Nous sommes à la recherche de spécialistes en informatique pour développer des systèmes dans différents domaines opérationnels, notamment en cryptanalyse, en soutien technique, en bureautique, en administration de réseaux locaux et étendus (Windows et UNIX), en programmation (C/C++, Java), en sécurité des télécommunications ainsi que dans d'autres secteurs reliés aux communications.

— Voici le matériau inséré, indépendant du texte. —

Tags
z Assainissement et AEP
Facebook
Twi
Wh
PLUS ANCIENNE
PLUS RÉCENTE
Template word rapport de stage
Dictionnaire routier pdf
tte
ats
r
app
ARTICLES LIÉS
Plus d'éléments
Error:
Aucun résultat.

Nous sommes également à la recherche de professionnels en ressources humaines pour élaborer et mettre en place des stratégies de ressources humaines, notamment les conseils à la clientèle, le recrutement, la formation et le perfectionnement, les relations avec les employés, le respect des lois pertinentes aux politiques clés des RH et les fonctions administratives.

Le CST est également à la recherche de professionnels en finances, de comptables, de professionnels en gestion des installations, de planificateurs d'activités, de commis, de professionnels en administration, de gestionnaires de projet et de spécialistes en communication.

Joignez-vous à l'équipe du CST!

Synopsis du CST

Le Centre de la sécurité des télécommunications est l'organisme national de cryptologie du Canada.

En janvier 2015, 2 200 employés étaient au service du CST et la plupart travaillent au bureau central du CST à Ottawa.

Le budget du CST pour l'exercise financier 2015-2016 est d'environ 538 millions de dollars.

Shelly Bruce est la chef du CST.

Le CST a été créé en 1946 sous le nom de Direction des télécommunications du Conseil national de recherches (DTCNR). En 1975, la DTCNR est placée sous l'égide du ministère de la Défense nationale et change de nom pour devenir le Centre de la sécurité des télécommunications. Depuis novembre 2011, le CST est un organisme autonome.

Le mandat et les responsabilités du CST ont été garantis par la Loi antiterroriste en 2001.

Le commissaire du CST effectue l'examen des activités du CST. Le commissaire actuel du CST est l'honorable Jean-Pierre Plouffe, C.D., ancien juge à la Cour supérieure du Québec et la Cour d’appel de la Cour martiale du Canada. Jusqu'à présent, tous les commissaires du CST ont confirmé dans leurs rapports annuels que les activités du CST examinés étaient conformes à la loi.